Brief: Search the records below for "The federal colonies: 24 -> 106". Return that line and all remaining lines exactly.

Dataset entries:
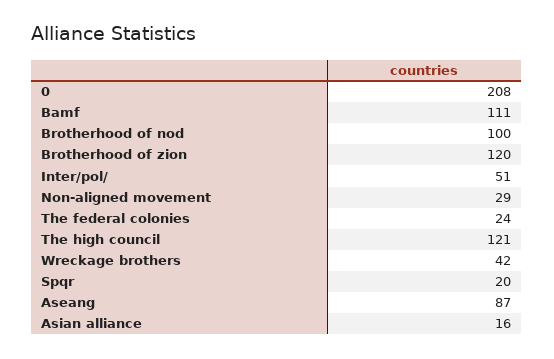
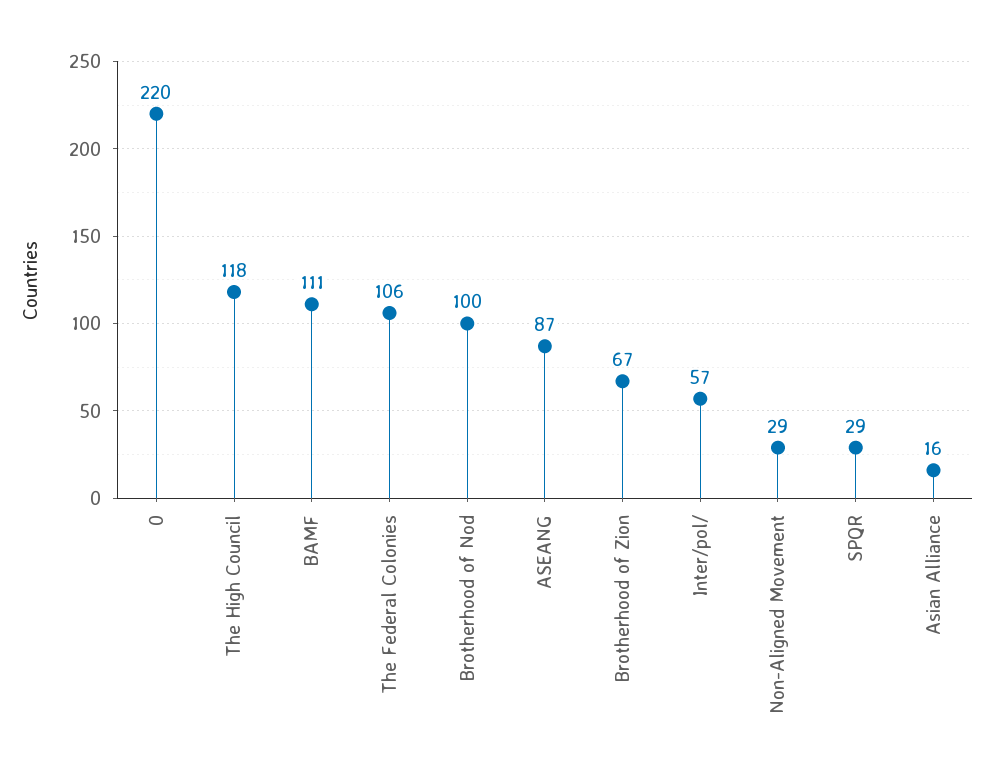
0: 208 -> 220
Brotherhood of zion: 120 -> 67
Inter/pol/: 51 -> 57
The federal colonies: 24 -> 106
The high council: 121 -> 118
Wreckage brothers: 42 -> none
Spqr: 20 -> 29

Your solution:
The federal colonies: 24 -> 106
The high council: 121 -> 118
Wreckage brothers: 42 -> none
Spqr: 20 -> 29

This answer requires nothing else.